Stated exercise 1 | In the entries starting at the line containing "yellow arrow: moved 2 px right, 2 px up" and ending at the line containing "gray triangle: rotated", replace "counterclockwise" with "clockwise" and write those lines out again with no other changes.

Passage shown |
We have added a new section entitled “Distributorship Agreements” in the Results of Operations that addresses the agreements and their impact on the Company’s revenues. We authorize liquor manufacturers who comply with our requirements to use certain sub brand names of “Baishui Dukang” to process the production of liquor and to sell to customers within the designated area in a certain period of time. The amount of franchise fee varies based on the sales territory and the number of sub brand names. We generally collect the entire franchise fee when the franchise contract is executed, and then recognize franchise fee revenue over the beneficial period described by the contract, as the revenue is realized or realizable and earned. We also authorize liquor stores who comply with our requirements to exclusively sell certain sub brand names of “Baishui Dukang” products within the designated area in a certain period of time. The amount of franchise fee varies based on the sales territory and the number of sub brand names. We generally collect the entire franchise fee when the franchise contract is executed, and then recognize franchise fee revenue over the beneficial period described by the contract, as the revenue is realized or realizable and earned.
12.
We have added the lease rates and adjusted the table.
13.
We have added a subheading for “Plant and Equipment” and added several paragraphs of disclosure.
14.
We have noted that all of the officers and directors are devoted full time to the Company.
15.
We have added dates to the biographies.
16.
We have revised the headings and added a “Totals” column.
17.
We have revised the chart and added columns for each category of missing information, following the format of Item 404(a)(5) of Regulation SK.
The related-parties include affiliates and individuals. Affiliates are companies which are directly or indirectly, beneficially and in the aggregate, majority-owned and controlled by directors, officers, and principal shareholders of the Company. Individuals include our officers, shareholders, and prior directors of subsidiaries .

Listed entries |
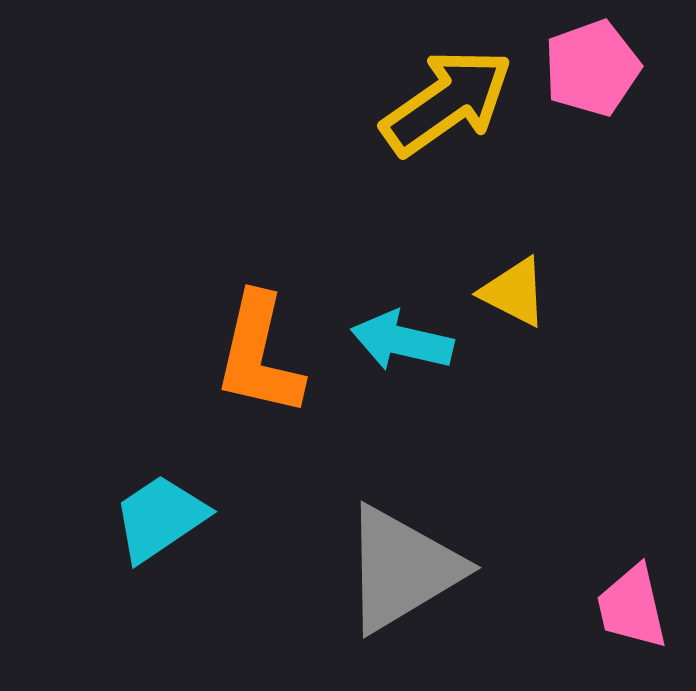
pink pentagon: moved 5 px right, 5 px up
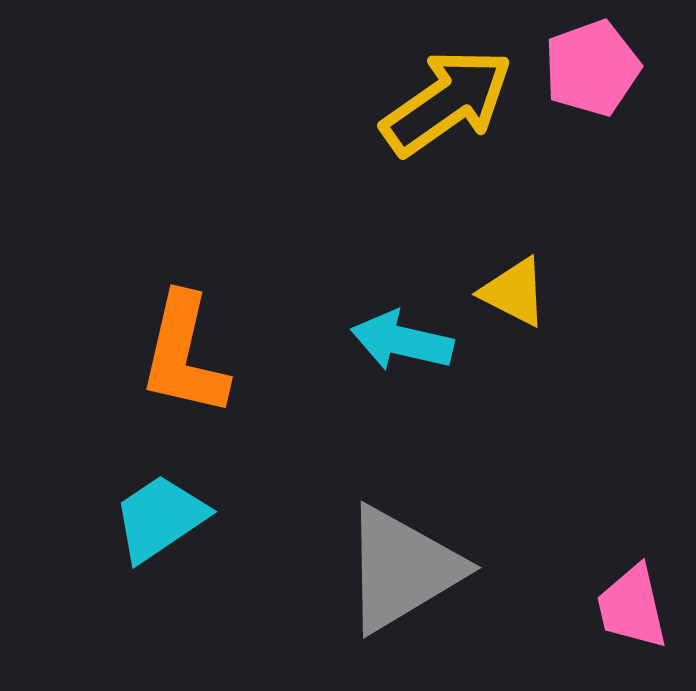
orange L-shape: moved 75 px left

==

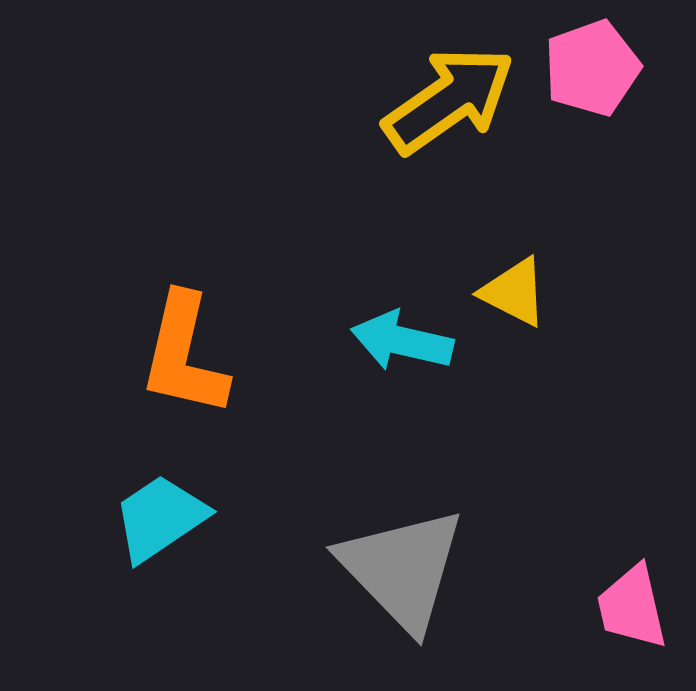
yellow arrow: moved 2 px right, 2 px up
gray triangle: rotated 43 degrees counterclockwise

==

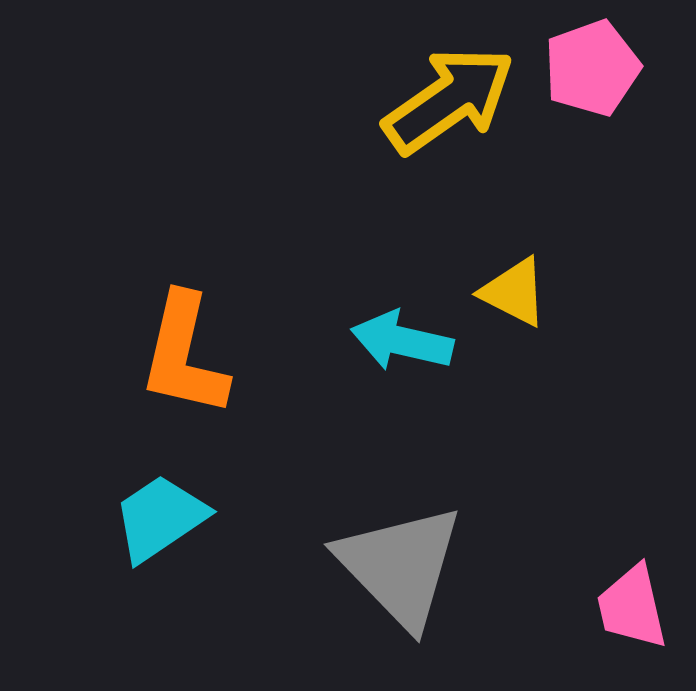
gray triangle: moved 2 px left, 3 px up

Stated exercise 2 | Extend the passage of company responses on the Baishui Dukang filing by a short paragraph that picks up after its final sentence.

Final result 1 |
yellow arrow: moved 2 px right, 2 px up
gray triangle: rotated 43 degrees clockwise

Final result 2 |
loans from related-parties are unsecured, non-interest bearing and have no fixed terms of repayment, therefore, deemed payable on demand. Cash flows from due from related parties are classified as cash flows from investing activities. Cash flows from due to related parties are classified as cash flows from financing activities. We also disclose these indebtedness pursuant to Item 404(a)(5) of Regulation S-K, which states “In the case of indebtedness, disclosure of the amount involved in the transaction shall include the largest aggregate amount of principal outstanding during the period for which disclosure is provided, the amount thereof outstanding as of the latest practicable date, the amount of principal paid during the periods for which disclosure is provided, the amount of interest paid during the period for which disclosure is provided, and the rate or amount of interest payable on the indebtedness.”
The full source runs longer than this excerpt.